Se volvió, sobresaltada, y se encontró cara a cara con el hijo del Margrave. El joven sonreía, con aire de complicidad, y señaló en dirección a los dos hombres.
—Kand Brialen: recordé el nombre. Y cuando vi que tenía buen ganado para vender, insistí en que mi padre lo viese personalmente.
Conque aquel hombre era el Margrave de Shu... De pronto, Cyllan se dio cuenta de que su asombro debía de ser demasiado evidente y desvió apresuradamente la mirada.
—Tú y yo —dijo el hijo del Margrave— hemos dejado algo por terminar. Y creo que mi padre y tu tío tardarán mucho tiempo en hacer sus tratos, por lo que tu secreto estará a salvo. ¡Ven conmigo!
Por lo visto no era persona que admitiese discusiones, y por esto se abstuvo Cyllan de protestar cuando él la asió del brazo y la condujo rápidamente lejos de los corrales. Entraron en una calle estrecha que iba de la plaza del mercado al puerto, y el joven señaló una casa descuidada sobre cuya puerta se veía una enseña con una embarcación blanca toscamente pintada y un mar rabiosamente azul.
—La taberna de la Barca Blanca —dijo él, penetrando en la oscuridad del interior—. Suelen frecuentarla marineros y mercaderes, por lo que no es probable que nos vea alguien que me conozca.

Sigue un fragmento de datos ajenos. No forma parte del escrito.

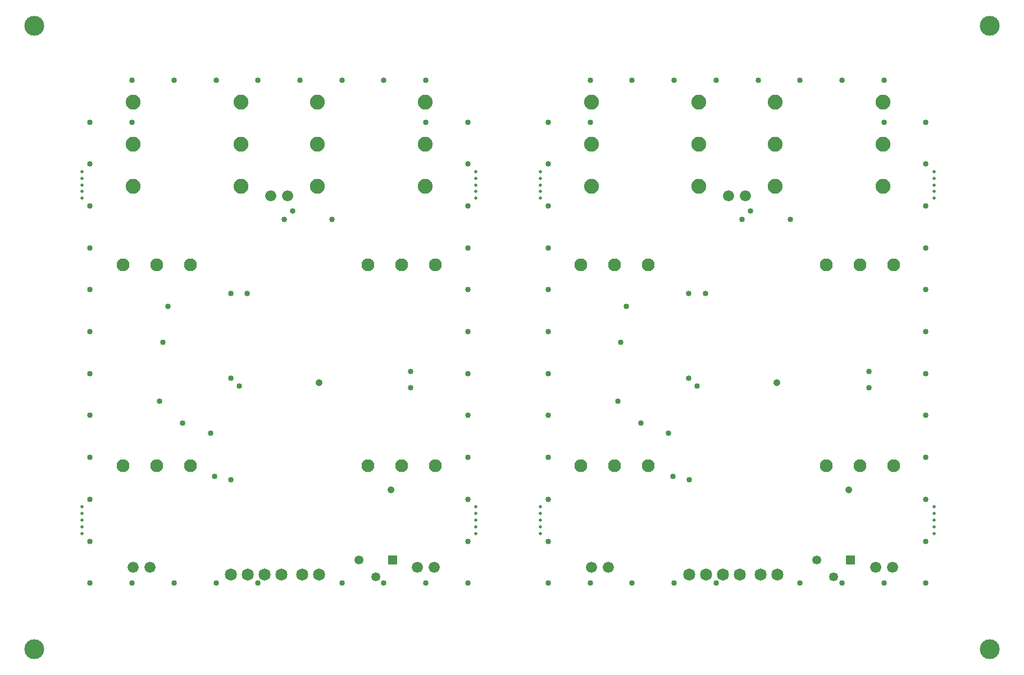
<source format=gbs>
G04*
G04 #@! TF.GenerationSoftware,Altium Limited,Altium Designer,19.1.6 (110)*
G04*
G04 Layer_Color=16711935*
%FSLAX25Y25*%
%MOIN*%
G70*
G01*
G75*
%ADD10C,0.11811*%
%ADD32C,0.01968*%
%ADD69C,0.06591*%
%ADD70C,0.07191*%
%ADD71R,0.05315X0.05315*%
%ADD72C,0.05315*%
%ADD73C,0.07678*%
%ADD74C,0.08859*%
%ADD75C,0.03347*%
%ADD76C,0.04091*%
D10*
X11811Y11811D02*
D03*
X578740D02*
D03*
Y381890D02*
D03*
X11811Y381890D02*
D03*
D32*
X312106Y295374D02*
D03*
Y291437D02*
D03*
Y287500D02*
D03*
Y279626D02*
D03*
Y283563D02*
D03*
Y84449D02*
D03*
Y80511D02*
D03*
Y88386D02*
D03*
Y92323D02*
D03*
Y96260D02*
D03*
X545669Y283563D02*
D03*
Y279626D02*
D03*
Y287500D02*
D03*
Y291437D02*
D03*
Y295374D02*
D03*
Y84449D02*
D03*
Y80511D02*
D03*
Y88386D02*
D03*
Y92323D02*
D03*
Y96260D02*
D03*
X273819D02*
D03*
Y92323D02*
D03*
Y88386D02*
D03*
Y80511D02*
D03*
Y84449D02*
D03*
Y295374D02*
D03*
Y291437D02*
D03*
Y287500D02*
D03*
Y279626D02*
D03*
Y283563D02*
D03*
X40256Y96260D02*
D03*
Y92323D02*
D03*
Y88386D02*
D03*
Y80511D02*
D03*
Y84449D02*
D03*
Y283563D02*
D03*
Y279626D02*
D03*
Y287500D02*
D03*
Y291437D02*
D03*
Y295374D02*
D03*
D69*
X152037Y281039D02*
D03*
X162037D02*
D03*
X70423Y60272D02*
D03*
X80423D02*
D03*
X249150Y60469D02*
D03*
X239150D02*
D03*
X423907Y281039D02*
D03*
X433907D02*
D03*
X342293Y60272D02*
D03*
X352293D02*
D03*
X521020Y60469D02*
D03*
X511020D02*
D03*
D70*
X148504Y56039D02*
D03*
X158504D02*
D03*
X128505D02*
D03*
X138505D02*
D03*
X180738Y55941D02*
D03*
X170738D02*
D03*
X420375Y56039D02*
D03*
X430375D02*
D03*
X400375D02*
D03*
X410375D02*
D03*
X452608Y55941D02*
D03*
X442608D02*
D03*
D71*
X224394Y64799D02*
D03*
X496265D02*
D03*
D72*
X214394Y54799D02*
D03*
X204394Y64799D02*
D03*
X486265Y54799D02*
D03*
X476264Y64799D02*
D03*
D73*
X249797Y240122D02*
D03*
X229797D02*
D03*
X209797D02*
D03*
X249797Y120622D02*
D03*
X229797D02*
D03*
X209797D02*
D03*
X104297Y240122D02*
D03*
X84297D02*
D03*
X64297D02*
D03*
X104297Y120622D02*
D03*
X84297D02*
D03*
X64297D02*
D03*
X521667Y240122D02*
D03*
X501667D02*
D03*
X481667D02*
D03*
X521667Y120622D02*
D03*
X501667D02*
D03*
X481667D02*
D03*
X376167Y240122D02*
D03*
X356167D02*
D03*
X336167D02*
D03*
X376167Y120622D02*
D03*
X356167D02*
D03*
X336167D02*
D03*
D74*
X179708Y311722D02*
D03*
X243606D02*
D03*
X179708Y336722D02*
D03*
X243606D02*
D03*
X179708Y286722D02*
D03*
X243606D02*
D03*
X70489Y311722D02*
D03*
X134387D02*
D03*
X70489Y336722D02*
D03*
X134387D02*
D03*
X70489Y286722D02*
D03*
X134387D02*
D03*
X451578Y311722D02*
D03*
X515476D02*
D03*
X451578Y336722D02*
D03*
X515476D02*
D03*
X451578Y286722D02*
D03*
X515476D02*
D03*
X342359Y311722D02*
D03*
X406257D02*
D03*
X342359Y336722D02*
D03*
X406257D02*
D03*
X342359Y286722D02*
D03*
X406257D02*
D03*
D75*
X269024Y324846D02*
D03*
Y299946D02*
D03*
Y275046D02*
D03*
Y250146D02*
D03*
Y225246D02*
D03*
Y200346D02*
D03*
Y175446D02*
D03*
Y150546D02*
D03*
Y125646D02*
D03*
Y100746D02*
D03*
Y75846D02*
D03*
Y50946D02*
D03*
X244124Y349746D02*
D03*
Y324846D02*
D03*
Y50946D02*
D03*
X219224Y349746D02*
D03*
Y50946D02*
D03*
X194324Y349746D02*
D03*
Y50946D02*
D03*
X169424Y349746D02*
D03*
X144524D02*
D03*
Y50946D02*
D03*
X119624Y349746D02*
D03*
Y50946D02*
D03*
X94724Y349746D02*
D03*
Y50946D02*
D03*
X69824Y349746D02*
D03*
Y324846D02*
D03*
Y50946D02*
D03*
X44924Y324846D02*
D03*
Y299946D02*
D03*
Y275046D02*
D03*
Y250146D02*
D03*
Y225246D02*
D03*
Y200346D02*
D03*
Y175446D02*
D03*
Y150546D02*
D03*
Y125646D02*
D03*
Y100746D02*
D03*
Y75846D02*
D03*
Y50946D02*
D03*
X128395Y172772D02*
D03*
X118848Y114504D02*
D03*
X128494Y112432D02*
D03*
X133317Y167949D02*
D03*
X116289Y139996D02*
D03*
X99753Y146000D02*
D03*
X235088Y167063D02*
D03*
X235088Y176677D02*
D03*
X188417Y266866D02*
D03*
X128395Y223067D02*
D03*
X138180D02*
D03*
X164963Y271977D02*
D03*
X159990Y266866D02*
D03*
X86072Y158992D02*
D03*
X91203Y215476D02*
D03*
X88028Y194117D02*
D03*
X540895Y324846D02*
D03*
Y299946D02*
D03*
Y275046D02*
D03*
Y250146D02*
D03*
Y225246D02*
D03*
Y200346D02*
D03*
Y175446D02*
D03*
Y150546D02*
D03*
Y125646D02*
D03*
Y100746D02*
D03*
Y75846D02*
D03*
Y50946D02*
D03*
X515995Y349746D02*
D03*
Y324846D02*
D03*
Y50946D02*
D03*
X491094Y349746D02*
D03*
Y50946D02*
D03*
X466194Y349746D02*
D03*
Y50946D02*
D03*
X441294Y349746D02*
D03*
X416395D02*
D03*
Y50946D02*
D03*
X391494Y349746D02*
D03*
Y50946D02*
D03*
X366595Y349746D02*
D03*
Y50946D02*
D03*
X341694Y349746D02*
D03*
Y324846D02*
D03*
Y50946D02*
D03*
X316794Y324846D02*
D03*
Y299946D02*
D03*
Y275046D02*
D03*
Y250146D02*
D03*
Y225246D02*
D03*
Y200346D02*
D03*
Y175446D02*
D03*
Y150546D02*
D03*
Y125646D02*
D03*
Y100746D02*
D03*
Y75846D02*
D03*
Y50946D02*
D03*
X400266Y172772D02*
D03*
X390718Y114504D02*
D03*
X400364Y112432D02*
D03*
X405187Y167949D02*
D03*
X388159Y139996D02*
D03*
X371623Y146000D02*
D03*
X506958Y167063D02*
D03*
X506958Y176677D02*
D03*
X460287Y266866D02*
D03*
X400266Y223067D02*
D03*
X410050D02*
D03*
X436833Y271977D02*
D03*
X431860Y266866D02*
D03*
X357943Y158992D02*
D03*
X363073Y215476D02*
D03*
X359898Y194117D02*
D03*
D76*
X180659Y170016D02*
D03*
X223324Y106335D02*
D03*
X452529Y170016D02*
D03*
X495194Y106335D02*
D03*
M02*

</source>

Cyllan hizo caso omiso del velado insulto (a fin de cuentas, él se estaba rebajando al aparecer en público en su compañía) y trató de valorar la primera impresión que le había causado su acompañante. Cuando le había pedido que leyese sus piedras para él, había advertido una mirada casi febril en sus ojos, y su determinación de salirse con la suya decía mucho más sobre su personalidad que lo que habría podido expresarse con palabras. Había conocido a otros de esta clase; los que, interesados por el ocultismo, desafiaban los convencionalismos que prohibían esta materia a todo el mundo, salvo al Círculo y a la Hermandad de Aeoris, y a menudo aquel interés rayaba en obsesión. Cyllan había reconocido inmediatamente este rasgo en el hijo del Mar grave, y sabía que debía andarse con cautela; si se descuidaba, podía encontrarse en dificultades.

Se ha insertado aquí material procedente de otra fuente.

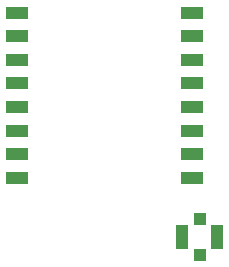
<source format=gtp>
%TF.GenerationSoftware,KiCad,Pcbnew,9.0.5-9.0.5~ubuntu24.04.1*%
%TF.CreationDate,2025-11-05T16:31:41+03:00*%
%TF.ProjectId,Lora-Based pump control circuit,4c6f7261-2d42-4617-9365-642070756d70,1.0*%
%TF.SameCoordinates,Original*%
%TF.FileFunction,Paste,Top*%
%TF.FilePolarity,Positive*%
%FSLAX46Y46*%
G04 Gerber Fmt 4.6, Leading zero omitted, Abs format (unit mm)*
G04 Created by KiCad (PCBNEW 9.0.5-9.0.5~ubuntu24.04.1) date 2025-11-05 16:31:41*
%MOMM*%
%LPD*%
G01*
G04 APERTURE LIST*
%ADD10R,1.950000X1.050000*%
%ADD11R,1.000000X1.000000*%
%ADD12R,1.050000X2.000000*%
G04 APERTURE END LIST*
D10*
%TO.C,U1*%
X151750000Y-91500000D03*
X151750000Y-93500000D03*
X151750000Y-95500000D03*
X151750000Y-97500000D03*
X151750000Y-99500000D03*
X151750000Y-101500000D03*
X151750000Y-103500000D03*
X151750000Y-105500000D03*
X166550000Y-105500000D03*
X166550000Y-103500000D03*
X166550000Y-101500000D03*
X166550000Y-99500000D03*
X166550000Y-97500000D03*
X166550000Y-95500000D03*
X166550000Y-93500000D03*
X166550000Y-91500000D03*
%TD*%
D11*
%TO.C,J4*%
X167225000Y-109000000D03*
D12*
X165750000Y-110500000D03*
D11*
X167225000Y-112000000D03*
D12*
X168700000Y-110500000D03*
%TD*%
M02*

</source>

Pero, por lo demás, el joven parecía bastante corriente. Tenía la buena presencia típica de los nativos de la provincia de Shu: abundantes cabellos castaños, ensortijados sobre su cabeza y cortos según el estilo ahora de moda en el Sur; piel fina, con un matiz oliváceo que disimulaba una tendencia a la rubicundez, y ojos negros y expresivos, con pestañas notablemente largas. Era muy alto para ser del Sur, y aunque probablemente engordaría con los años, todavía no daba señales de ello.

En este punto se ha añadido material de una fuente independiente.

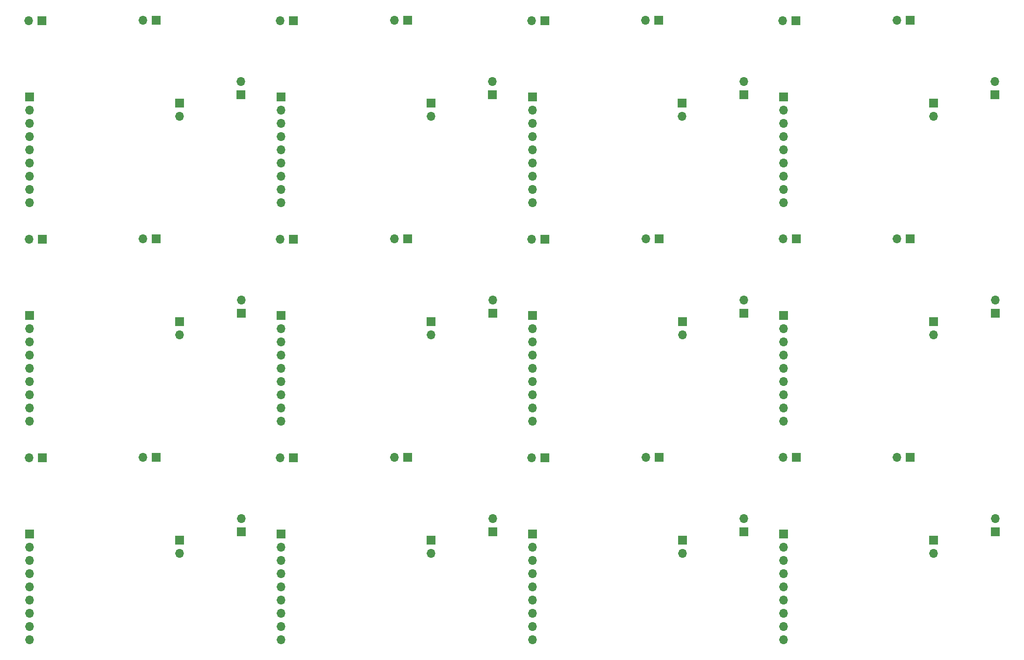
<source format=gbr>
%TF.GenerationSoftware,KiCad,Pcbnew,8.0.5*%
%TF.CreationDate,2024-10-20T11:29:55-04:00*%
%TF.ProjectId,power_glitcher_panel,706f7765-725f-4676-9c69-74636865725f,rev?*%
%TF.SameCoordinates,Original*%
%TF.FileFunction,Soldermask,Bot*%
%TF.FilePolarity,Negative*%
%FSLAX46Y46*%
G04 Gerber Fmt 4.6, Leading zero omitted, Abs format (unit mm)*
G04 Created by KiCad (PCBNEW 8.0.5) date 2024-10-20 11:29:55*
%MOMM*%
%LPD*%
G01*
G04 APERTURE LIST*
%ADD10R,1.700000X1.700000*%
%ADD11O,1.700000X1.700000*%
G04 APERTURE END LIST*
D10*
%TO.C,J1*%
X203483800Y-79416000D03*
D11*
X203483800Y-81956000D03*
X203483800Y-84496000D03*
X203483800Y-87036000D03*
X203483800Y-89576000D03*
X203483800Y-92116000D03*
X203483800Y-94656000D03*
X203483800Y-97196000D03*
X203483800Y-99736000D03*
%TD*%
D10*
%TO.C,J2*%
X205876400Y-64734800D03*
D11*
X203336400Y-64734800D03*
%TD*%
D10*
%TO.C,J3*%
X227750800Y-64684000D03*
D11*
X225210800Y-64684000D03*
%TD*%
D10*
%TO.C,J5*%
X232236600Y-80609800D03*
D11*
X232236600Y-83149800D03*
%TD*%
D10*
%TO.C,J4*%
X244073000Y-78989200D03*
D11*
X244073000Y-76449200D03*
%TD*%
D10*
%TO.C,J4*%
X244073000Y-120989200D03*
D11*
X244073000Y-118449200D03*
%TD*%
D10*
%TO.C,J1*%
X203483800Y-121416000D03*
D11*
X203483800Y-123956000D03*
X203483800Y-126496000D03*
X203483800Y-129036000D03*
X203483800Y-131576000D03*
X203483800Y-134116000D03*
X203483800Y-136656000D03*
X203483800Y-139196000D03*
X203483800Y-141736000D03*
%TD*%
D10*
%TO.C,J2*%
X205876400Y-106734800D03*
D11*
X203336400Y-106734800D03*
%TD*%
D10*
%TO.C,J3*%
X227750800Y-106684000D03*
D11*
X225210800Y-106684000D03*
%TD*%
D10*
%TO.C,J5*%
X232236600Y-122609800D03*
D11*
X232236600Y-125149800D03*
%TD*%
D10*
%TO.C,J1*%
X203457800Y-37433200D03*
D11*
X203457800Y-39973200D03*
X203457800Y-42513200D03*
X203457800Y-45053200D03*
X203457800Y-47593200D03*
X203457800Y-50133200D03*
X203457800Y-52673200D03*
X203457800Y-55213200D03*
X203457800Y-57753200D03*
%TD*%
%TO.C,J2*%
X203310400Y-22752000D03*
D10*
X205850400Y-22752000D03*
%TD*%
D11*
%TO.C,J3*%
X225184800Y-22701200D03*
D10*
X227724800Y-22701200D03*
%TD*%
%TO.C,J5*%
X232210600Y-38627000D03*
D11*
X232210600Y-41167000D03*
%TD*%
D10*
%TO.C,J4*%
X244047000Y-37006400D03*
D11*
X244047000Y-34466400D03*
%TD*%
D10*
%TO.C,J1*%
X107044000Y-121444400D03*
D11*
X107044000Y-123984400D03*
X107044000Y-126524400D03*
X107044000Y-129064400D03*
X107044000Y-131604400D03*
X107044000Y-134144400D03*
X107044000Y-136684400D03*
X107044000Y-139224400D03*
X107044000Y-141764400D03*
%TD*%
D10*
%TO.C,J1*%
X155280000Y-121444400D03*
D11*
X155280000Y-123984400D03*
X155280000Y-126524400D03*
X155280000Y-129064400D03*
X155280000Y-131604400D03*
X155280000Y-134144400D03*
X155280000Y-136684400D03*
X155280000Y-139224400D03*
X155280000Y-141764400D03*
%TD*%
D10*
%TO.C,J2*%
X157672600Y-106763200D03*
D11*
X155132600Y-106763200D03*
%TD*%
D10*
%TO.C,J3*%
X179547000Y-106712400D03*
D11*
X177007000Y-106712400D03*
%TD*%
D10*
%TO.C,J5*%
X184032800Y-122638200D03*
D11*
X184032800Y-125178200D03*
%TD*%
D10*
%TO.C,J4*%
X195869200Y-121017600D03*
D11*
X195869200Y-118477600D03*
%TD*%
D10*
%TO.C,J2*%
X109436600Y-106763200D03*
D11*
X106896600Y-106763200D03*
%TD*%
D10*
%TO.C,J3*%
X131311000Y-106712400D03*
D11*
X128771000Y-106712400D03*
%TD*%
D10*
%TO.C,J5*%
X135796800Y-122638200D03*
D11*
X135796800Y-125178200D03*
%TD*%
D10*
%TO.C,J4*%
X147633200Y-121017600D03*
D11*
X147633200Y-118477600D03*
%TD*%
D10*
%TO.C,J1*%
X58794000Y-121449800D03*
D11*
X58794000Y-123989800D03*
X58794000Y-126529800D03*
X58794000Y-129069800D03*
X58794000Y-131609800D03*
X58794000Y-134149800D03*
X58794000Y-136689800D03*
X58794000Y-139229800D03*
X58794000Y-141769800D03*
%TD*%
D10*
%TO.C,J2*%
X61186600Y-106768600D03*
D11*
X58646600Y-106768600D03*
%TD*%
D10*
%TO.C,J3*%
X83061000Y-106717800D03*
D11*
X80521000Y-106717800D03*
%TD*%
D10*
%TO.C,J5*%
X87546800Y-122643600D03*
D11*
X87546800Y-125183600D03*
%TD*%
D10*
%TO.C,J4*%
X99383200Y-121023000D03*
D11*
X99383200Y-118483000D03*
%TD*%
D10*
%TO.C,J1*%
X107044000Y-79444400D03*
D11*
X107044000Y-81984400D03*
X107044000Y-84524400D03*
X107044000Y-87064400D03*
X107044000Y-89604400D03*
X107044000Y-92144400D03*
X107044000Y-94684400D03*
X107044000Y-97224400D03*
X107044000Y-99764400D03*
%TD*%
D10*
%TO.C,J1*%
X155280000Y-79444400D03*
D11*
X155280000Y-81984400D03*
X155280000Y-84524400D03*
X155280000Y-87064400D03*
X155280000Y-89604400D03*
X155280000Y-92144400D03*
X155280000Y-94684400D03*
X155280000Y-97224400D03*
X155280000Y-99764400D03*
%TD*%
D10*
%TO.C,J2*%
X157672600Y-64763200D03*
D11*
X155132600Y-64763200D03*
%TD*%
D10*
%TO.C,J3*%
X179547000Y-64712400D03*
D11*
X177007000Y-64712400D03*
%TD*%
D10*
%TO.C,J5*%
X184032800Y-80638200D03*
D11*
X184032800Y-83178200D03*
%TD*%
D10*
%TO.C,J4*%
X195869200Y-79017600D03*
D11*
X195869200Y-76477600D03*
%TD*%
D10*
%TO.C,J2*%
X109436600Y-64763200D03*
D11*
X106896600Y-64763200D03*
%TD*%
D10*
%TO.C,J3*%
X131311000Y-64712400D03*
D11*
X128771000Y-64712400D03*
%TD*%
D10*
%TO.C,J5*%
X135796800Y-80638200D03*
D11*
X135796800Y-83178200D03*
%TD*%
D10*
%TO.C,J4*%
X147633200Y-79017600D03*
D11*
X147633200Y-76477600D03*
%TD*%
D10*
%TO.C,J1*%
X58794000Y-79449800D03*
D11*
X58794000Y-81989800D03*
X58794000Y-84529800D03*
X58794000Y-87069800D03*
X58794000Y-89609800D03*
X58794000Y-92149800D03*
X58794000Y-94689800D03*
X58794000Y-97229800D03*
X58794000Y-99769800D03*
%TD*%
D10*
%TO.C,J2*%
X61186600Y-64768600D03*
D11*
X58646600Y-64768600D03*
%TD*%
D10*
%TO.C,J3*%
X83061000Y-64717800D03*
D11*
X80521000Y-64717800D03*
%TD*%
D10*
%TO.C,J5*%
X87546800Y-80643600D03*
D11*
X87546800Y-83183600D03*
%TD*%
D10*
%TO.C,J4*%
X99383200Y-79023000D03*
D11*
X99383200Y-76483000D03*
%TD*%
D10*
%TO.C,J1*%
X155254000Y-37461600D03*
D11*
X155254000Y-40001600D03*
X155254000Y-42541600D03*
X155254000Y-45081600D03*
X155254000Y-47621600D03*
X155254000Y-50161600D03*
X155254000Y-52701600D03*
X155254000Y-55241600D03*
X155254000Y-57781600D03*
%TD*%
%TO.C,J2*%
X155106600Y-22780400D03*
D10*
X157646600Y-22780400D03*
%TD*%
D11*
%TO.C,J3*%
X176981000Y-22729600D03*
D10*
X179521000Y-22729600D03*
%TD*%
%TO.C,J5*%
X184006800Y-38655400D03*
D11*
X184006800Y-41195400D03*
%TD*%
D10*
%TO.C,J4*%
X195843200Y-37034800D03*
D11*
X195843200Y-34494800D03*
%TD*%
D10*
%TO.C,J1*%
X107018000Y-37461600D03*
D11*
X107018000Y-40001600D03*
X107018000Y-42541600D03*
X107018000Y-45081600D03*
X107018000Y-47621600D03*
X107018000Y-50161600D03*
X107018000Y-52701600D03*
X107018000Y-55241600D03*
X107018000Y-57781600D03*
%TD*%
%TO.C,J2*%
X106870600Y-22780400D03*
D10*
X109410600Y-22780400D03*
%TD*%
D11*
%TO.C,J3*%
X128745000Y-22729600D03*
D10*
X131285000Y-22729600D03*
%TD*%
%TO.C,J5*%
X135770800Y-38655400D03*
D11*
X135770800Y-41195400D03*
%TD*%
D10*
%TO.C,J4*%
X147607200Y-37034800D03*
D11*
X147607200Y-34494800D03*
%TD*%
%TO.C,J4*%
X99357200Y-34500200D03*
D10*
X99357200Y-37040200D03*
%TD*%
D11*
%TO.C,J5*%
X87520800Y-41200800D03*
D10*
X87520800Y-38660800D03*
%TD*%
%TO.C,J3*%
X83035000Y-22735000D03*
D11*
X80495000Y-22735000D03*
%TD*%
D10*
%TO.C,J2*%
X61160600Y-22785800D03*
D11*
X58620600Y-22785800D03*
%TD*%
%TO.C,J1*%
X58768000Y-57787000D03*
X58768000Y-55247000D03*
X58768000Y-52707000D03*
X58768000Y-50167000D03*
X58768000Y-47627000D03*
X58768000Y-45087000D03*
X58768000Y-42547000D03*
X58768000Y-40007000D03*
D10*
X58768000Y-37467000D03*
%TD*%
M02*

</source>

Ahora arrastró una silla de debajo de una mesa vacía en el rincón de la taberna y chascó los dedos para llamar al mozo. Cyllan se sentó en silencio en la silla opuesta y esperó, mientras él pedía vino para los dos y una tajada de buey y pan moreno para él. No preguntó a Cyllan si tenía hambre. Llegaron el vino y la comida, que fueron dejados bruscamente sobre la mesa; antes de irse, el mozo dirigió una mirada fulminante al distinguido cliente.
—Ahora —dijo el hijo del Margrave—, vayamos al grano. Dime cómo te llamas.
— Cyllan Anassan. Aprendiza de boyero, de Cabo Kennet, en las Grandes Llanuras del Este — dijo ella, presentándose de la manera formal acostumbrada, colocando la palma de la mano sobre la mesa.
El apoyó la suya sobre la de ella, pero muy brevemente.